In PyTorch the implementation of the optimizer does not know anything about neural nets which means it possible that the current settings also apply l2 weight decay to bias parameters. In general this is not done, since those parameters are less likely to overfit. Furthermore, the decay should also not be applied to parameters with a shape of one, meaning the parameter is a vector and no matrix which is quite often for normalization modules, like batch-norm, layer-norm or weight-norm. So, how can we tell the optimizer in a principled way to set the decay of those parameters to zero?

With the introduction of the function named_parameters(), we also get a name along with the parameter value. For standard layers, biases are named as “bias” and combined with the shape, we can create two parameter lists, one with weight_decay and the other without it. Furthermore, we can easily use a skip_list to manually disable weight_decay for some layers, like embedding layers. The code is pretty simple:

def add_weight_decay(net, l2_value, skip_list=()):
 decay, no_decay = [], []
 for name, param in net.named_parameters():
  if not param.requires_grad: continue # frozen weights		            
  if len(param.shape) == 1 or name.endswith(".bias") or name in skip_list: no_decay.append(param)
  else: decay.append(param)
 return [{'params': no_decay, 'weight_decay': 0.}, {'params': decay, 'weight_decay': l2_value}]

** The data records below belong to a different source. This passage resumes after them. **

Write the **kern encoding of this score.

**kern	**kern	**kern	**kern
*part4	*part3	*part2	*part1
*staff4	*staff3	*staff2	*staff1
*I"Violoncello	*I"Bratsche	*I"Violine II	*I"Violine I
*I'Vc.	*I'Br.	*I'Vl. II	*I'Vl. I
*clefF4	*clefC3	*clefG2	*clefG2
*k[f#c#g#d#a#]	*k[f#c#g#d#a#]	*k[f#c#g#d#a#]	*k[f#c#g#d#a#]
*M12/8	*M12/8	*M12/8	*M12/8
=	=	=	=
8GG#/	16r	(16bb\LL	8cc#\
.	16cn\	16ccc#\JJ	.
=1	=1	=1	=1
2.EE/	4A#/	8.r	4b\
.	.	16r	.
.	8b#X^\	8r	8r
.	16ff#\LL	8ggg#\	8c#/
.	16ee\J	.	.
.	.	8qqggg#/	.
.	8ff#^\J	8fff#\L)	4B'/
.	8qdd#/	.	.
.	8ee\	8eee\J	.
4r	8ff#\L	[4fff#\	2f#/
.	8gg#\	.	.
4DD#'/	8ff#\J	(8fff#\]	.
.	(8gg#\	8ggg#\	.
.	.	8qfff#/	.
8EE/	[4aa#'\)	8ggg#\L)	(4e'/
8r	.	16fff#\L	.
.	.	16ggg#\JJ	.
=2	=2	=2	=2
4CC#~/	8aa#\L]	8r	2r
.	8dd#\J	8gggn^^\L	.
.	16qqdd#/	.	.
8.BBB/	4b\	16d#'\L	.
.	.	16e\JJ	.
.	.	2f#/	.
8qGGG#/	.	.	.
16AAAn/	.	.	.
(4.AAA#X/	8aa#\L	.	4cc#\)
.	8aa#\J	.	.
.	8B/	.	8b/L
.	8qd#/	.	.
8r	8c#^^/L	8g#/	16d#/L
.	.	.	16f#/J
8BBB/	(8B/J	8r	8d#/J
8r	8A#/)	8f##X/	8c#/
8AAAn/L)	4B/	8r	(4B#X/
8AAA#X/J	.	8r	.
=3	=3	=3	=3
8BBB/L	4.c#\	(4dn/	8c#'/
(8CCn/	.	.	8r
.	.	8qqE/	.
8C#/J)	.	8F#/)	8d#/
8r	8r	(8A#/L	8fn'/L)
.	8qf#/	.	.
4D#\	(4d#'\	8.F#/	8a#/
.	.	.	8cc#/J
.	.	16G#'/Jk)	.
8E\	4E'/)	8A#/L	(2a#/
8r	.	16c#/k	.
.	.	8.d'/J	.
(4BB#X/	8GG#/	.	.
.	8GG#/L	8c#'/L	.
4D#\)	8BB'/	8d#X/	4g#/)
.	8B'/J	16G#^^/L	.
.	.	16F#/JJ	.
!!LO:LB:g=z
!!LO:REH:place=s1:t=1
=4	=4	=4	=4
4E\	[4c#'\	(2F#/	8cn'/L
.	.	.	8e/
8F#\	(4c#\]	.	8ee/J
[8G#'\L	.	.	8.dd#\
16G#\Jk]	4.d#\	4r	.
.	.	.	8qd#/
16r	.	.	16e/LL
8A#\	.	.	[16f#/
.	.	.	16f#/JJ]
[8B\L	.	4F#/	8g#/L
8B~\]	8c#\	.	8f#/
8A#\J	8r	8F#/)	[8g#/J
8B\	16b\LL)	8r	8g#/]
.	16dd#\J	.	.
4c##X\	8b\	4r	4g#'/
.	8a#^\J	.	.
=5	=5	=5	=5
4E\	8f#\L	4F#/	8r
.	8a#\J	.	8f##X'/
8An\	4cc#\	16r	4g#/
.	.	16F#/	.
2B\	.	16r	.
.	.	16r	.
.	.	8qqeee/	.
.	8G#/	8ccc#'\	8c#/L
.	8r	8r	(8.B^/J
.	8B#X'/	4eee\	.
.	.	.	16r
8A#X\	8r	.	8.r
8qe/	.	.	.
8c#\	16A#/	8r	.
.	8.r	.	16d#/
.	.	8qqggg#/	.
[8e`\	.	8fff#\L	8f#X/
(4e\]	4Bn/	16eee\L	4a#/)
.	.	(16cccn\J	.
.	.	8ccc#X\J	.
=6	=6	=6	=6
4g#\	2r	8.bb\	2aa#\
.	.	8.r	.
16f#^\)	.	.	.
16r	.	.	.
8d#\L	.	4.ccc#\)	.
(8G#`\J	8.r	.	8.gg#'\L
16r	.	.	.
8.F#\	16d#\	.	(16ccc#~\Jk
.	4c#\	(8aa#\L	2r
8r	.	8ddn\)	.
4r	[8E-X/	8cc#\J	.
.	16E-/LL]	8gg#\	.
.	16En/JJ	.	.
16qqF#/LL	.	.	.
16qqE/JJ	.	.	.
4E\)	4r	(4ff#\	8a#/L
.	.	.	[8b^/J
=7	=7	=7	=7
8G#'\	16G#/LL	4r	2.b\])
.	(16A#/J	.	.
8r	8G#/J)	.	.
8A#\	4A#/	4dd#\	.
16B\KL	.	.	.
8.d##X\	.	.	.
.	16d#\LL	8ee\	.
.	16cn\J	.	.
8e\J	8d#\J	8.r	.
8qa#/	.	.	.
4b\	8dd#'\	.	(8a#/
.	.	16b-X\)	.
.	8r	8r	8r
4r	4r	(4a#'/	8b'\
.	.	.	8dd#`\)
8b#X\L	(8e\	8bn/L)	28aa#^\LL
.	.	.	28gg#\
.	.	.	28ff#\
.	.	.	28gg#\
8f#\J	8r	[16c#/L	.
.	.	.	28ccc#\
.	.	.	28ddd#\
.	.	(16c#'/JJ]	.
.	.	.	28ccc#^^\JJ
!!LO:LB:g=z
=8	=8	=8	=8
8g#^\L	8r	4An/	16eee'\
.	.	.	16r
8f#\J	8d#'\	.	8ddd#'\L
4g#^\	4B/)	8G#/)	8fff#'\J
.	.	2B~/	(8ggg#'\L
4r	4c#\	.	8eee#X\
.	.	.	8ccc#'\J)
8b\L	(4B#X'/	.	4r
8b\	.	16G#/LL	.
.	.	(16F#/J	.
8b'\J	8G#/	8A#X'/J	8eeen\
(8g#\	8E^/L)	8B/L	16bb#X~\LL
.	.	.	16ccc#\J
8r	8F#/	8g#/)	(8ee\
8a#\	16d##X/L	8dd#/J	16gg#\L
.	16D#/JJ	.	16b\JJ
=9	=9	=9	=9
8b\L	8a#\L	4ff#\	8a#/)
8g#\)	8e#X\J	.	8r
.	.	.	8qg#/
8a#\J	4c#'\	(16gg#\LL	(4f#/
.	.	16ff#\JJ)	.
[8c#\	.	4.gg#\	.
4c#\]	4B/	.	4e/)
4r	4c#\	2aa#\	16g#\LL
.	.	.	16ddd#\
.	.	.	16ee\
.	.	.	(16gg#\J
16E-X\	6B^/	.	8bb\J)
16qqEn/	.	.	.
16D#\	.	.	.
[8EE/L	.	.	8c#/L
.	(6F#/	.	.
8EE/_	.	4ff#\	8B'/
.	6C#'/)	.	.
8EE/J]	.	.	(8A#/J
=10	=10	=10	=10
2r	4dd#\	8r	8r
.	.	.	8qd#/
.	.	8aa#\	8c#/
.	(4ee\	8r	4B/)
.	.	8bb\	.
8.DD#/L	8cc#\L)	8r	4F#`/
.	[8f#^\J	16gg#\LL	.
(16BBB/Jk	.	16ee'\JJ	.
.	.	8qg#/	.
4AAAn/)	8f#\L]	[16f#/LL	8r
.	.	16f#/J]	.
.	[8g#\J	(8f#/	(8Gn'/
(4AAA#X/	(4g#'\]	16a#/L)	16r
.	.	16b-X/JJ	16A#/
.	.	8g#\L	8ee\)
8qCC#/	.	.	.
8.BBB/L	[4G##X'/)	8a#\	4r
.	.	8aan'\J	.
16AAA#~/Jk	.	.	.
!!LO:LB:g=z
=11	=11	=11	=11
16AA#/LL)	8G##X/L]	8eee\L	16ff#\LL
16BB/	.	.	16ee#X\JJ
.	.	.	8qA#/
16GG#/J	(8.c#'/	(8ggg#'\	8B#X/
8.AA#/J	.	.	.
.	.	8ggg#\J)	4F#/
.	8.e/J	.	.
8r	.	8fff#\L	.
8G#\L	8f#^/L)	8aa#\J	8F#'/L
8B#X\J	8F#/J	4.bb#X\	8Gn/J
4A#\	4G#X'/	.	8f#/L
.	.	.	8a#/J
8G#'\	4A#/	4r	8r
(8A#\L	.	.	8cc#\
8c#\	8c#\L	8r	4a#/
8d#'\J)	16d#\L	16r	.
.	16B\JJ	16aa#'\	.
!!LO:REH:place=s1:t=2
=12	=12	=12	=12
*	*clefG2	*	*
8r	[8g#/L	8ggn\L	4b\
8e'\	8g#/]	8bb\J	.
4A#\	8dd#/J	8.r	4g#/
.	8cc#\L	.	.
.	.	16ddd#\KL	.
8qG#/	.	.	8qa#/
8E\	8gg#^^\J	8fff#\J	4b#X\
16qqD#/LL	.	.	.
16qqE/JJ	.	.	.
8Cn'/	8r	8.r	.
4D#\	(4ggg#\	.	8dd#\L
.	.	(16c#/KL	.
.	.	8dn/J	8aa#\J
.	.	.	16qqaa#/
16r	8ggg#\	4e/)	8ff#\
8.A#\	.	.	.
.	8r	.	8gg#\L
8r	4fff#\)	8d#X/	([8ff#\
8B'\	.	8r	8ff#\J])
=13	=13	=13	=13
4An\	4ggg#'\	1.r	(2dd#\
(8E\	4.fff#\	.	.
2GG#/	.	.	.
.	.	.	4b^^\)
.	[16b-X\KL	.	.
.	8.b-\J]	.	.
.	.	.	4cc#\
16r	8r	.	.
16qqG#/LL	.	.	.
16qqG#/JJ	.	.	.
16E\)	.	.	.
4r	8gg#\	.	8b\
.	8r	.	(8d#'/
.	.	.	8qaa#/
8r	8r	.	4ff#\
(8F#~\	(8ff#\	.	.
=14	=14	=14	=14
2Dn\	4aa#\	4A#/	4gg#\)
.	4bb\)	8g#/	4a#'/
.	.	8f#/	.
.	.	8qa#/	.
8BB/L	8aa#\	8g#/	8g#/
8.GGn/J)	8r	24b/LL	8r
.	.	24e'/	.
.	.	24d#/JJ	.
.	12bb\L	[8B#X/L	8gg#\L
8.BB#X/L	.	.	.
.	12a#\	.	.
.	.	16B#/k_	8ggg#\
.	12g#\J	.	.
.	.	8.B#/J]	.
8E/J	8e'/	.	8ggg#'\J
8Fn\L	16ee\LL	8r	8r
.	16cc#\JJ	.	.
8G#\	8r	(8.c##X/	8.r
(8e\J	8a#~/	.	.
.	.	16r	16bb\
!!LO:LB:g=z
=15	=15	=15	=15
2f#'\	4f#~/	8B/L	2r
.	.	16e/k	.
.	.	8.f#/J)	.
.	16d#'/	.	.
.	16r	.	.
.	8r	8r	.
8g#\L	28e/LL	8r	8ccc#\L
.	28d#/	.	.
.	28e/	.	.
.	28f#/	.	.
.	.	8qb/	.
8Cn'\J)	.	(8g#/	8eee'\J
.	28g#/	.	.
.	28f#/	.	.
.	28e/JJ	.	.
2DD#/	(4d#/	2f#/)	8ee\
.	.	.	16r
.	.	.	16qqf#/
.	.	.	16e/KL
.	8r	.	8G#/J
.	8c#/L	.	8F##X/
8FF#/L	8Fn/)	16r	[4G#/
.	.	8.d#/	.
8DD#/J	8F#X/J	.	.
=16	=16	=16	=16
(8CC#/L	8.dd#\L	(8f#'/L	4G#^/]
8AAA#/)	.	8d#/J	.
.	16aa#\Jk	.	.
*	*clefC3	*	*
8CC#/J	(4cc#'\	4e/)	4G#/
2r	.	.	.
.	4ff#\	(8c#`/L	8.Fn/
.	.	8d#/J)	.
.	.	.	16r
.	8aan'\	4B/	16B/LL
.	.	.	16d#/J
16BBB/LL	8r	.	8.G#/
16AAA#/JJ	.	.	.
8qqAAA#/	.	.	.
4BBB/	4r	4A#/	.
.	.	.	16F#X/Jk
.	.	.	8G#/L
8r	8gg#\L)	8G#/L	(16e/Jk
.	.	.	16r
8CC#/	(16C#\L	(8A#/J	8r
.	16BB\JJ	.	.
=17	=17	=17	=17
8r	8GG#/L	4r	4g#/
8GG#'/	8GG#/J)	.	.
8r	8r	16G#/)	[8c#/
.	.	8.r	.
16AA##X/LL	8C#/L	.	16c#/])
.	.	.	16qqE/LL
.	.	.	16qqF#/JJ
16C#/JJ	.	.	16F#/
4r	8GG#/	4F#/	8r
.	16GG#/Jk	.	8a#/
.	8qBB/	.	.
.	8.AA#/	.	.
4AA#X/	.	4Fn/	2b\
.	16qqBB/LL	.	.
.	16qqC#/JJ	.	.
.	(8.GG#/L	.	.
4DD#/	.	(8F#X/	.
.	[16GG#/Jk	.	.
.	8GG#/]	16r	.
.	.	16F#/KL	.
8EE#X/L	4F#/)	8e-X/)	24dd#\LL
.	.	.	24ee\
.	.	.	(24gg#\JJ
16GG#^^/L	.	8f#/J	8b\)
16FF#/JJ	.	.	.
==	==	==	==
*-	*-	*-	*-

and the returned list is passed to the optimizer:

params = add_weight_decay(net, 2e-5)
sgd = torch.optim.SGD(params, lr=0.05)

That’s it. The behavior is documented, but we still think it’s a good idea to give an example, since in frameworks specialized on neural nets, the default behavior might be different. Furthermore, the method is straightforward, but requires some knowledge of the internals and an example hopefully helps to better understand the process.